A. The flat ribbon cable has a seven-wire twist that determines which is which.
B. You set jumpers on the individual drives to determine which is master and which is slave.
C. The PATA controller determines the hierarchy.
D. Both drives are considered equal.
5. What happens if you cable a PATA hard drive incorrectly?
A. You can destroy that hard drive.
B. The data will be erased, but the hard drive will be okay.
C. The system will not be able to communicate with that hard drive.
D. Nothing. It doesn’t matter how the cable is set up; it doesn’t have the seven-wire twist.
6. What is the maximum cable length of an internal SATA device?
A. 2 meters
B. 12 inches
C. 18 inches
D. 1 meter
7. What is the maximum number of SATA drives you can have on a system?
A. One master, one slave
B. Two, with no master/slave distinction
C. Eight
D. There is no maximum other than the limitations of your motherboard.
8. Which SATA version offers the least overhead (and thus best performance)?
A. AHCI
B. SATA 2.0
C. PATA 3.0
D. SATAe
9. Which standard supports magnetic SATA drives most efficiently?
A. AHCI
B. CMOS
C. SATA-IO
D. SATA 3.2
10. Which RAID standard requires at least four drives?
A. RAID 1
B. RAID 4
C. RAID 5
D. RAID 10
1. B. Common spindle speeds on magnetic hard drives are 5400, 7200, 10,000, and 15,000 RPM.

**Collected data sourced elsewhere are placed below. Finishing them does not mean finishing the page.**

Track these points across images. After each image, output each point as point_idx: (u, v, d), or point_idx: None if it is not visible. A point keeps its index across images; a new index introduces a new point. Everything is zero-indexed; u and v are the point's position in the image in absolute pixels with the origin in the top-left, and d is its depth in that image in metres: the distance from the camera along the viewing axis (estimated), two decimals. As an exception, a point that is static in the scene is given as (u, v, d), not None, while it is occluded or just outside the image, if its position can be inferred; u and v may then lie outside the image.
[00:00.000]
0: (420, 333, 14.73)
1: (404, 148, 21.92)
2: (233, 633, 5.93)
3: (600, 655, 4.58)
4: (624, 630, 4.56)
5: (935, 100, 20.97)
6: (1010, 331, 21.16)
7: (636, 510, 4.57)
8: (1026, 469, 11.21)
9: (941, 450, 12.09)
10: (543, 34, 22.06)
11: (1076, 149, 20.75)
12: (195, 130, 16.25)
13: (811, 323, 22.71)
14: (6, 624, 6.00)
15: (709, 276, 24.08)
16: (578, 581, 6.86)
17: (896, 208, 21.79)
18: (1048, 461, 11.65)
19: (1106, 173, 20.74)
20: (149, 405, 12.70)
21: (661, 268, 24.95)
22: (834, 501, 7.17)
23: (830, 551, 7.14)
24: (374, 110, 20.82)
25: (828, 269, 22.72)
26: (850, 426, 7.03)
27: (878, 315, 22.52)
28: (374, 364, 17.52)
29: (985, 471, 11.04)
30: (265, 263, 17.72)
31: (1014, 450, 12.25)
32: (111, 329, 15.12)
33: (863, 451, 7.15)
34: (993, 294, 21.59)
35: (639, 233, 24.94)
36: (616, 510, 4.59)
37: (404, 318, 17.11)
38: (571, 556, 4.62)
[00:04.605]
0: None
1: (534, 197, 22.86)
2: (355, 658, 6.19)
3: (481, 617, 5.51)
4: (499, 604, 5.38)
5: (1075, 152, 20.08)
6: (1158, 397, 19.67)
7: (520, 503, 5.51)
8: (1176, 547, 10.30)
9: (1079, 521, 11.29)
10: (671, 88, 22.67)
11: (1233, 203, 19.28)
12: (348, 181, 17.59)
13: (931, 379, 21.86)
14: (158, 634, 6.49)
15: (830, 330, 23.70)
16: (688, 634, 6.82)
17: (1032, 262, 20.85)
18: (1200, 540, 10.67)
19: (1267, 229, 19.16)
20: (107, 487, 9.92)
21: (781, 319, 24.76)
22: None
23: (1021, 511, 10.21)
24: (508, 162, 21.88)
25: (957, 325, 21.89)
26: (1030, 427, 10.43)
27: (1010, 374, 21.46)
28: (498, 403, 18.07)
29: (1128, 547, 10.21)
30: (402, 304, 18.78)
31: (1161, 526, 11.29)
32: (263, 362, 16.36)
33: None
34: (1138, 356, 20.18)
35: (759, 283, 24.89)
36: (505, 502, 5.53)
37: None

2. C. The M.2 (and mSATA) SSD has a dedicated motherboard socket.
3. D. Each controller supports two drives.
4. B. PATA drives use master/slave jumpers to differentiate between the two drives.
5. C. Nothing will be damaged or lost—there just won’t be any communication.
6. D. The maximum cable length of an internal SATA device is 1 meter.
7. D. There is no maximum number of SATA drives you can have on a system beyond the limits imposed by the number of ports on your motherboard/host card.
8. D. SATA Express (SATAe) uses the PCIe bus and has none of the traditional SATA overhead.
9. A. The AHCI standard supports magnetic SATA drives efficiently.
10. D. RAID 10 requires at least four drives.